Objective: Multiple sclerosis (MS) is a disabling idiopathic inflammatory disorder with evidence of immune dysfunction. Current therapies for MS include preparations of beta-interferon (beta IFN). We studied the gene expression patterns in peripheral blood mononuclear cells from relapsing-remitting MS patients undergoing weekly beta IFN-1a therapy (Avonex; 30 mg intramuscular) to identify biomarkers for beta IFN responsiveness.
Methods: Oligonucleotide microarrays were used for the comparative analysis of gene expression patterns from longitudinal PBMC samples taken from five patients undergoing beta IFN therapy.

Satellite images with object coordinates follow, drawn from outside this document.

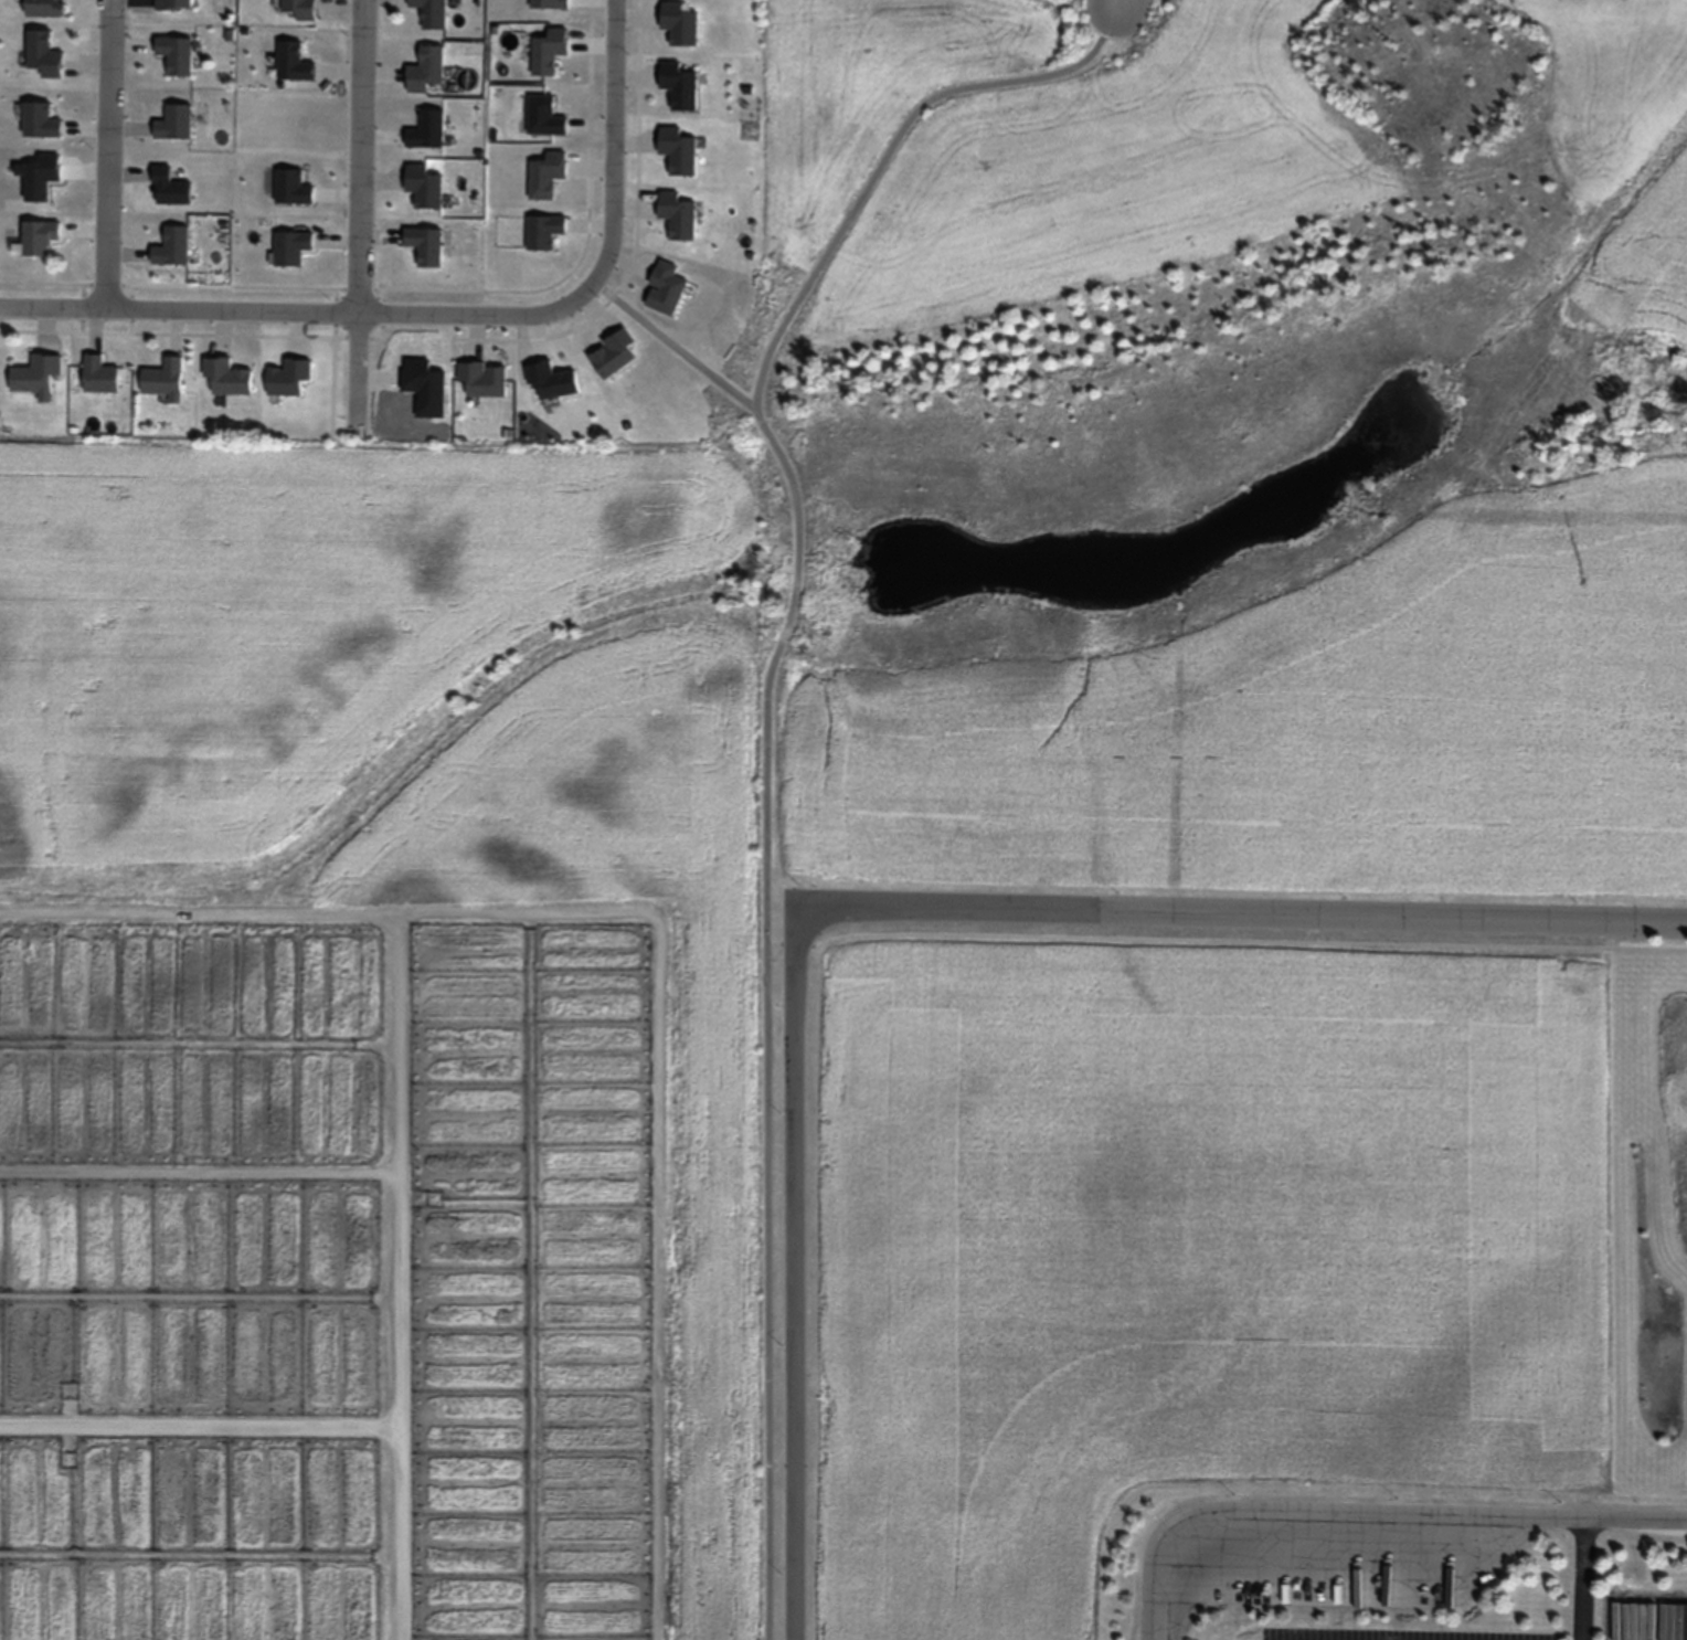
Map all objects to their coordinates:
building: (551, 3)
road: (1119, 3)
building: (176, 4)
building: (45, 7)
building: (303, 8)
building: (433, 12)
building: (682, 22)
building: (551, 51)
building: (46, 54)
building: (177, 54)
building: (428, 68)
building: (681, 84)
crop: (869, 98)
building: (44, 120)
building: (176, 121)
building: (429, 129)
building: (680, 150)
road: (107, 152)
building: (44, 176)
building: (426, 186)
building: (171, 187)
building: (679, 215)
road: (357, 217)
building: (546, 232)
building: (40, 236)
building: (173, 246)
building: (292, 247)
road: (443, 310)
road: (673, 344)
building: (38, 374)
building: (101, 374)
building: (228, 377)
building: (484, 377)
building: (166, 378)
building: (552, 379)
crop: (1260, 470)
road: (767, 725)
road: (1240, 910)
crop: (383, 1041)
road: (794, 1270)
road: (1321, 1513)
road: (1634, 1517)
road: (1580, 1578)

Results: On the basis of two-fold changes in expression levels and statistical analyses we selected a candidate diagnostic set of 136 genes that were differentially expressed between pretreatment and IFN-beta-1a-treated MS patients. When we applied this gene set to cluster the specimens according to their expression profiles, the pretreatment samples clustered in one branch, and acute and chronic samples following treatment clustered in another branch. However, the chronic samples from the single clinical non-responder clustered with the pretreatment branch, suggesting that a possible reversal of beta IFN-induced gene expression may be contributing to the poor clinical response.
Conclusions: These 136 genes represent potential targets for new MS therapeutics and the basis for lack of beta IFN response.